Segment Start: The data

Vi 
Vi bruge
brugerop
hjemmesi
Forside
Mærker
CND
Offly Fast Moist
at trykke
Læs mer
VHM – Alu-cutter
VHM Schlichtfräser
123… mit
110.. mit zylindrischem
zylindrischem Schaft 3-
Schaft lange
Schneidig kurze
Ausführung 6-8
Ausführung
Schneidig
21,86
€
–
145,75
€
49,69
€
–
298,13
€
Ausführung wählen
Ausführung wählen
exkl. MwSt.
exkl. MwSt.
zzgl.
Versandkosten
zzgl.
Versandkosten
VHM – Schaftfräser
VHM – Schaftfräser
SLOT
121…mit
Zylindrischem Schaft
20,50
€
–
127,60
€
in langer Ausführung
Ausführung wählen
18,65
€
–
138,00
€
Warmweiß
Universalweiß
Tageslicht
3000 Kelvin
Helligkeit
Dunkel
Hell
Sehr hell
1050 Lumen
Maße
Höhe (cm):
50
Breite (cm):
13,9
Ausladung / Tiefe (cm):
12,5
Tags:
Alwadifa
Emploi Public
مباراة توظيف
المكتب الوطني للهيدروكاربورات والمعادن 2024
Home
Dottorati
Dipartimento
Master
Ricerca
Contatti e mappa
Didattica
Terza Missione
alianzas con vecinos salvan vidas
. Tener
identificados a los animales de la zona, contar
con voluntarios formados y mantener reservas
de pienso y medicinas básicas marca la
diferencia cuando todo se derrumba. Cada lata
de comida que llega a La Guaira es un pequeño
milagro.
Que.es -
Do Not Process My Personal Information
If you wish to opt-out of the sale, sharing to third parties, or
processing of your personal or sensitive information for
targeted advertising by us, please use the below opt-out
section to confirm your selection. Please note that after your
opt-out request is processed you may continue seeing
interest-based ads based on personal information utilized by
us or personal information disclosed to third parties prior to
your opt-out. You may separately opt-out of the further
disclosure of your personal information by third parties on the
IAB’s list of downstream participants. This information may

Segment End: The data

• _Brief_
Every entry, from top to bottom, should be repeated word for word.

• _Output for this task_
Vi 
Vi bruge
brugerop
hjemmesi
Forside
Mærker
CND
Offly Fast Moist
at trykke
Læs mer
VHM – Alu-cutter
VHM Schlichtfräser
123… mit
110.. mit zylindrischem
zylindrischem Schaft 3-
Schaft lange
Schneidig kurze
Ausführung 6-8
Ausführung
Schneidig
21,86
€
–
145,75
€
49,69
€
–
298,13
€
Ausführung wählen
Ausführung wählen
exkl. MwSt.
exkl. MwSt.
zzgl.
Versandkosten
zzgl.
Versandkosten
VHM – Schaftfräser
VHM – Schaftfräser
SLOT
121…mit
Zylindrischem Schaft
20,50
€
–
127,60
€
in langer Ausführung
Ausführung wählen
18,65
€
–
138,00
€
Warmweiß
Universalweiß
Tageslicht
3000 Kelvin
Helligkeit
Dunkel
Hell
Sehr hell
1050 Lumen
Maße
Höhe (cm):
50
Breite (cm):
13,9
Ausladung / Tiefe (cm):
12,5
Tags:
Alwadifa
Emploi Public
مباراة توظيف
المكتب الوطني للهيدروكاربورات والمعادن 2024
Home
Dottorati
Dipartimento
Master
Ricerca
Contatti e mappa
Didattica
Terza Missione
alianzas con vecinos salvan vidas
. Tener
identificados a los animales de la zona, contar
con voluntarios formados y mantener reservas
de pienso y medicinas básicas marca la
diferencia cuando todo se derrumba. Cada lata
de comida que llega a La Guaira es un pequeño
milagro.
Que.es -
Do Not Process My Personal Information
If you wish to opt-out of the sale, sharing to third parties, or
processing of your personal or sensitive information for
targeted advertising by us, please use the below opt-out
section to confirm your selection. Please note that after your
opt-out request is processed you may continue seeing
interest-based ads based on personal information utilized by
us or personal information disclosed to third parties prior to
your opt-out. You may separately opt-out of the further
disclosure of your personal information by third parties on the
IAB’s list of downstream participants. This information may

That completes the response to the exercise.